Nükleer manyetik rezonans
Nükleer manyetik rezonans (NMR) atom çekirdeklerinin manyetik özelliklerine bağlı bir fiziksel olgudur. Tek sayılı nükleon içeren tüm çekirdekler ve çift sayılı olan bazı diğer çekirdeklerin bir manyetik momenti vardır. En yaygın kullanılan çekirdekler hidrojen-1 ve karbon-13'tür, ancak çoğu başka elementin de bazı izotopları da gözlemlenebilir. NMR, bir manyetik çekirdeği incelemek için onun manyetik momentini dışarıdan uygulanan kuvvetli bir manyetik alan ile aynı doğrultuya sokar, sonra momentlerin yönlenmesi bir elektromanyetik dalganın etkisiyle bozulur.

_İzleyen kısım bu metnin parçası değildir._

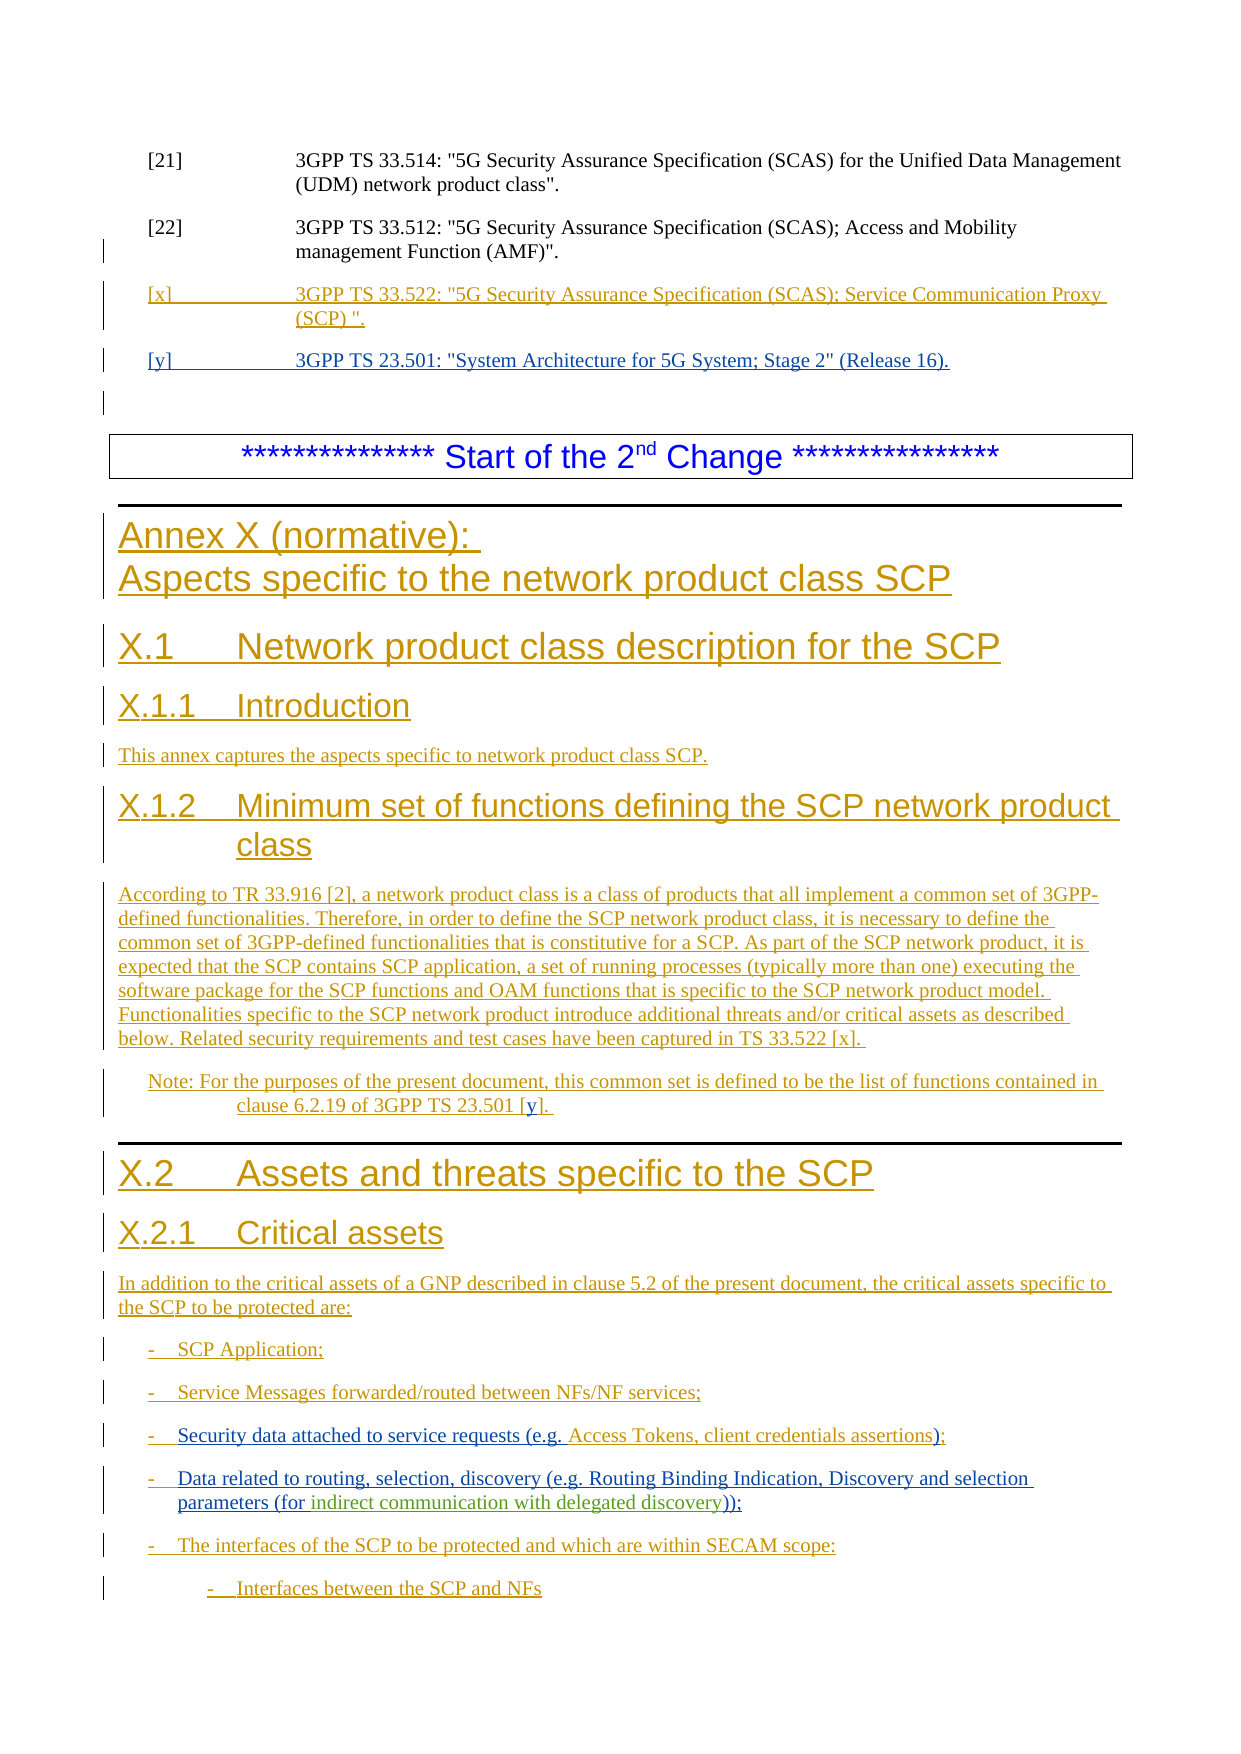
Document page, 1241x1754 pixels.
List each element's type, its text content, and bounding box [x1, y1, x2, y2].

Manyetik alan tarafından yönlendirilmiş olan çekirdeğin momenti yer alabileceği iki enerji seviyesı vardır, biri manyetik alanla aynı yönde olan düşük enerjili bir seviye, öbürü manyetik alana ters yönde olan, yüksek enerjili bir seviye. Bu iki seviye arasındaki enerji farkına karşılık gelen frekansta bir foton soğurulursa moment bir an için yön değiştirir, dolayısıyla o frekansta bir rezonans gözlemlenir.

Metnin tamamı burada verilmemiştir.